Where Are Oil Prices Headed?by Tim Manni
After oil prices retreated drastically from their historic highs last July, certain members of the Organization of the Petroleum Exporting Countries (OPEC) are modifying their “fair” price expectations in accordance to the global recession:
[Qatar's oil minister Abdullah bin Hamad] Al-Attiyah, whose country is one of the 12 members of the Organization of the Petroleum Exporting Countries, said he was “trying to be more pragmatic” about prices and that $50 is and “OK price for 2009″ given the current economic climate.

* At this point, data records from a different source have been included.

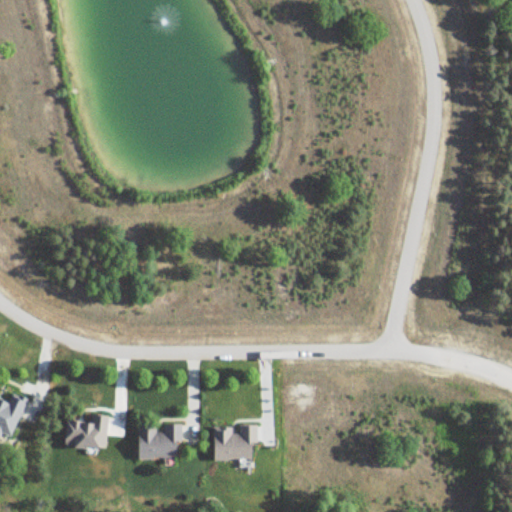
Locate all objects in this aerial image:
road: (425, 176)
road: (252, 352)
building: (12, 412)
building: (89, 431)
building: (160, 441)
building: (236, 443)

The currently-weak economic climate brought oil prices down more than seven percent this afternoon to $48.41 a barrel, from $52.38 on Friday:
Weakness in the global economy continued to be one of the underlying factors pressuring oil prices.
Leaders of the Group of 20 developed and developing nations meet April 2, with OPEC hoping it will agree measures to shore up the global economy and bolster oil demand.
Instead of announcing a new round of production cuts in their March meeting, OPEC decided “to focus on greater compliance with an earlier 4.2 million barrel round of cuts from September levels.” Last week the New York Times said the days of production cuts may soon be over:
Analysts believe OPEC could boost production later this year, but only if prices rise above $70 or $75 a barrel, a level deemed appropriate by OPEC states whose national budgets depend on fossil fuel exports. NYMEX traders sense crude prices returning to $60 a barrel in short order, notwithstanding the possibility of wild swings as the market responds to overall economic trends.
Record-setting gas prices last summer sent consumer demand in a free fall. Back in September we told readers how they were in charge of their gas-price destiny. Controlling consumer demand is a sure-fire way from keeping gas prices from escalating too high — think of this as a reminder.